(WORK ORDER): Return, word for word, only the lines of the data below that lie between the line with "MailMate keeps deleting an email" and the line with "Might Be Scarier Than Any Ghost", those two lines included.

(Dataset entries):
-------

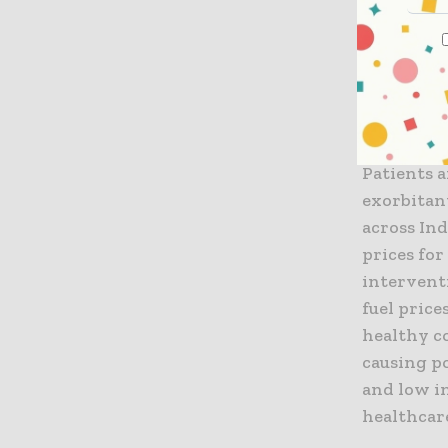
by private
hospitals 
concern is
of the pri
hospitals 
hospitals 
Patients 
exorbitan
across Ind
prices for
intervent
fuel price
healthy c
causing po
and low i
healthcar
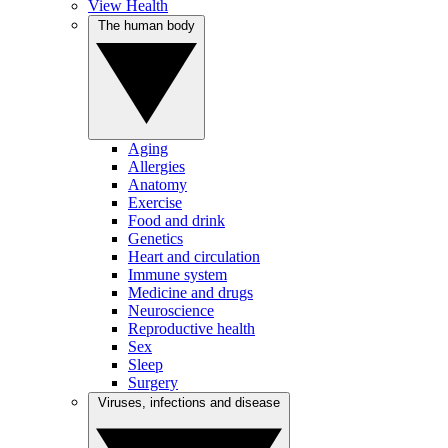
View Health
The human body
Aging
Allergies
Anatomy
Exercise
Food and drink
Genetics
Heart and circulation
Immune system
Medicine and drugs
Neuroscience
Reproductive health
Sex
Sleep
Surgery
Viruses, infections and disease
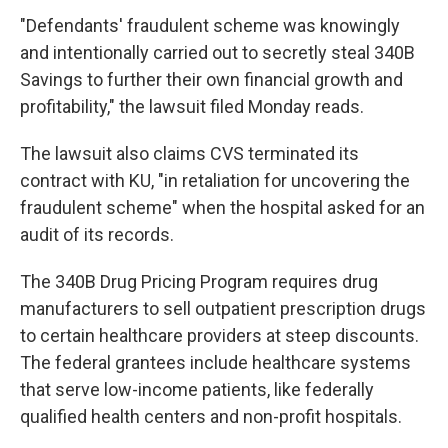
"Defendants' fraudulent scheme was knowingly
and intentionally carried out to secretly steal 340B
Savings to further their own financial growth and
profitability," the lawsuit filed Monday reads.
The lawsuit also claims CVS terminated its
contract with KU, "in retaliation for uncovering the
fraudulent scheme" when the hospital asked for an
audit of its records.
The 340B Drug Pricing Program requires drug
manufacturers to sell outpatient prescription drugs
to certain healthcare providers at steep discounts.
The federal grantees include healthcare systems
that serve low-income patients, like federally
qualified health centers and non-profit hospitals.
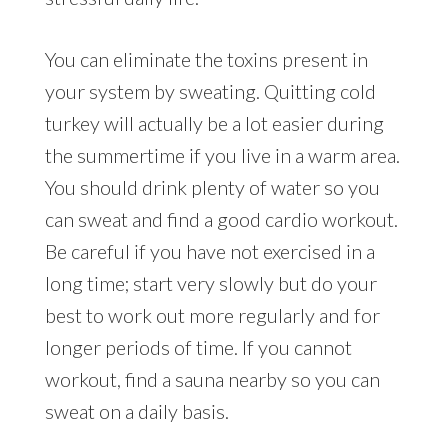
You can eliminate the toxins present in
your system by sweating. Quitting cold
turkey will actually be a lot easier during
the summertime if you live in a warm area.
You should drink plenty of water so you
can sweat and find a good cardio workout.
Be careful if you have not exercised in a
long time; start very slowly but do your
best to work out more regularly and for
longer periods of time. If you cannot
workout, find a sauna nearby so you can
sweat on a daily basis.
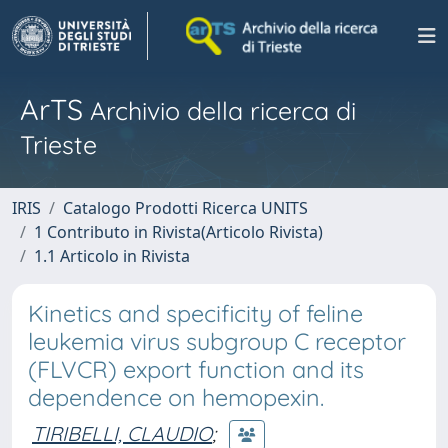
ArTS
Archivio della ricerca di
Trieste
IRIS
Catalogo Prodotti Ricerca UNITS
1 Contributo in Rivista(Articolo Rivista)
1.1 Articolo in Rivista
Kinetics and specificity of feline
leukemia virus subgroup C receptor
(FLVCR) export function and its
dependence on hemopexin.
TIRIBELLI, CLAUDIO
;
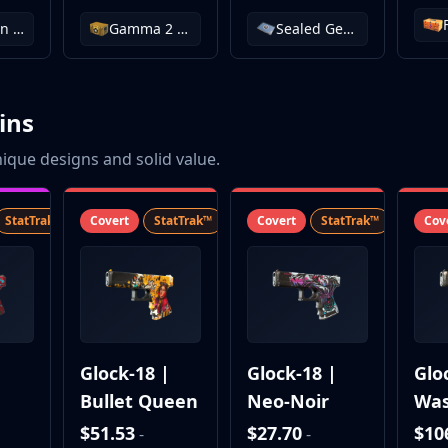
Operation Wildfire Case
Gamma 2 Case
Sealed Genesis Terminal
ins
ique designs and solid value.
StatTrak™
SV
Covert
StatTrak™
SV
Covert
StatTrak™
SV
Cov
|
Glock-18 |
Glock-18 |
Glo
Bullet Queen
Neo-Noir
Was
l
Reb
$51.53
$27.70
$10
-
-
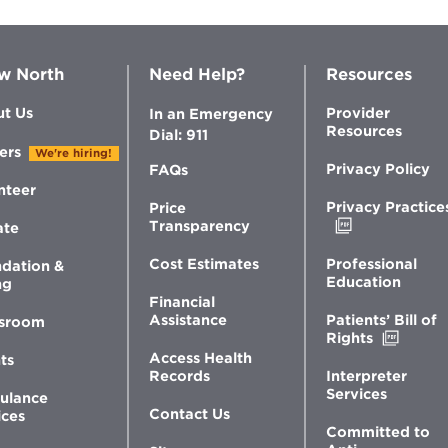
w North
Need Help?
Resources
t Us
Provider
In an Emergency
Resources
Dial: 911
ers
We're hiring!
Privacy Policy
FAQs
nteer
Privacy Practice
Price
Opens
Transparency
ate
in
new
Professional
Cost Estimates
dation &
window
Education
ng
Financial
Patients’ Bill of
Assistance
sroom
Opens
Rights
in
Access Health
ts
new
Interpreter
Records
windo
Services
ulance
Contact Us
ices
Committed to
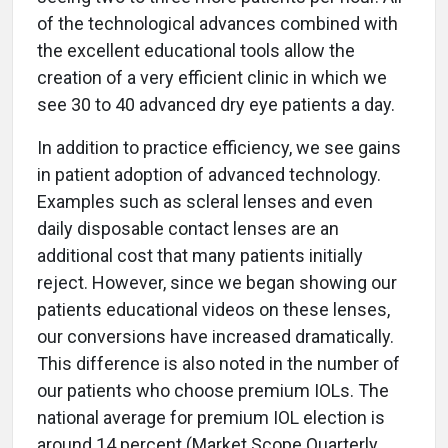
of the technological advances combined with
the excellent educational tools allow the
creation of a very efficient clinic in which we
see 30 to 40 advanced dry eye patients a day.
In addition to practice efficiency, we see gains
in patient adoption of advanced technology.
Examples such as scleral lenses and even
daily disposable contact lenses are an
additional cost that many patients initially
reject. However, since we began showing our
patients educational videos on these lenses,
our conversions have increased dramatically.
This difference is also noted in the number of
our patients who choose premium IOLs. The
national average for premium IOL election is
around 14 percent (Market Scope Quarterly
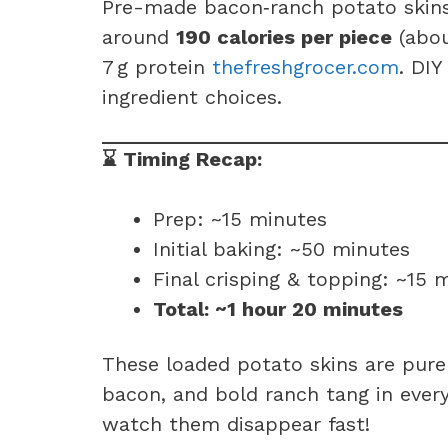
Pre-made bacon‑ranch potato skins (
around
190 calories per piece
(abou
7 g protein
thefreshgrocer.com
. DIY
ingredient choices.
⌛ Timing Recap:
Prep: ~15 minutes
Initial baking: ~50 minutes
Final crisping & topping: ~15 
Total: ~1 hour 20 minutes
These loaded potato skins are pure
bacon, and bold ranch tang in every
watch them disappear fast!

-------

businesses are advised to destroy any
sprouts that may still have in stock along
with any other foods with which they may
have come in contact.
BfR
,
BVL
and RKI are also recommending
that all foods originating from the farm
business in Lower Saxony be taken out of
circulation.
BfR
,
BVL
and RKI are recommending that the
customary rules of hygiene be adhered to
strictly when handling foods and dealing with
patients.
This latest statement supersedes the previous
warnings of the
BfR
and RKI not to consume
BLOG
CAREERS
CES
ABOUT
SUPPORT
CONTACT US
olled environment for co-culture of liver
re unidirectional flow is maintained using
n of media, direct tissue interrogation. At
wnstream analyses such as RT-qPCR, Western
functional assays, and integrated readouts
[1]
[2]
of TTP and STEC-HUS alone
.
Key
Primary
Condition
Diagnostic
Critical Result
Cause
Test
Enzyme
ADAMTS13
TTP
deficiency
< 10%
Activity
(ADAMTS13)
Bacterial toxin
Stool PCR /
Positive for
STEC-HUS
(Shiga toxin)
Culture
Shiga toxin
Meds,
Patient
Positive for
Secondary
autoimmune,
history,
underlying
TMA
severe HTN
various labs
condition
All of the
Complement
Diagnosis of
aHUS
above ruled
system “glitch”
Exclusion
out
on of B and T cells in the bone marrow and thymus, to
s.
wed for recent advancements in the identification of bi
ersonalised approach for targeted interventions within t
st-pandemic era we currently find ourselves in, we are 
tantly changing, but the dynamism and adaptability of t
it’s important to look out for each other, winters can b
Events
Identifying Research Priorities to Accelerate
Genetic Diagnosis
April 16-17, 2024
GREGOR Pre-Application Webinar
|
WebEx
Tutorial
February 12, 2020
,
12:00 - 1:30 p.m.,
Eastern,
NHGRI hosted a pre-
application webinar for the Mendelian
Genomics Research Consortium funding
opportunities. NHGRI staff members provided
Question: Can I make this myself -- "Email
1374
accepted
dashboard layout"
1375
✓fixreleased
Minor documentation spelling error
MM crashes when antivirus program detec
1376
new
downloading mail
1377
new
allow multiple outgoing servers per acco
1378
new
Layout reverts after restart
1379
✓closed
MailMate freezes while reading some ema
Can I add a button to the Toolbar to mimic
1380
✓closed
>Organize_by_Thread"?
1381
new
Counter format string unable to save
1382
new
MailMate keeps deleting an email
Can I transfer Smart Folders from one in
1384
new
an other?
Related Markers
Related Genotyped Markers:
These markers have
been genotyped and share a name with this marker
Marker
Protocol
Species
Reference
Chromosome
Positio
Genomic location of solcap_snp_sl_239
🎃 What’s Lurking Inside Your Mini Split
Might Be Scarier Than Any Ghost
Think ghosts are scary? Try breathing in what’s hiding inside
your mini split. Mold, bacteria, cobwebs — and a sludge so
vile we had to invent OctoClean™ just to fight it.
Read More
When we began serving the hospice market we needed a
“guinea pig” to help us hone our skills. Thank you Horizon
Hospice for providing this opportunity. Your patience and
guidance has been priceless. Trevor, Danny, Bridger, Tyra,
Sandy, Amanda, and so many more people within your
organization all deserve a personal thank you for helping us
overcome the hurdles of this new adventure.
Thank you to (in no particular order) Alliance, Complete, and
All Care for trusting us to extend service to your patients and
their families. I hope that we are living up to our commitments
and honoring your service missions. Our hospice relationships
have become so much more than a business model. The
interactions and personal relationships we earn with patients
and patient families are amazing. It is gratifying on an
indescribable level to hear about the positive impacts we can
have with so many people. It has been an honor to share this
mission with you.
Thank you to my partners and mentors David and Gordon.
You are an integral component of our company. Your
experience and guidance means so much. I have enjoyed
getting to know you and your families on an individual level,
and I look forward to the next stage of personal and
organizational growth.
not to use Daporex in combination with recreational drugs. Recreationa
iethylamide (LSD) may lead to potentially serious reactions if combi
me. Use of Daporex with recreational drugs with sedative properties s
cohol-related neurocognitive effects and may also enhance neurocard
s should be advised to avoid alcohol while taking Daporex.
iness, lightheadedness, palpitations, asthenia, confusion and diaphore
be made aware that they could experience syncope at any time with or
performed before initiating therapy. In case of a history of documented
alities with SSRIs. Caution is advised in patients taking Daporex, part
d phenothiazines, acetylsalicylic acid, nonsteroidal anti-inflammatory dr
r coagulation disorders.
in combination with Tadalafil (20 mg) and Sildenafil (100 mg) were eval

-------

(RESPONSE TO THE TASK):
MailMate keeps deleting an email
Can I transfer Smart Folders from one in
1384
new
an other?
Related Markers
Related Genotyped Markers:
These markers have
been genotyped and share a name with this marker
Marker
Protocol
Species
Reference
Chromosome
Positio
Genomic location of solcap_snp_sl_239
🎃 What’s Lurking Inside Your Mini Split
Might Be Scarier Than Any Ghost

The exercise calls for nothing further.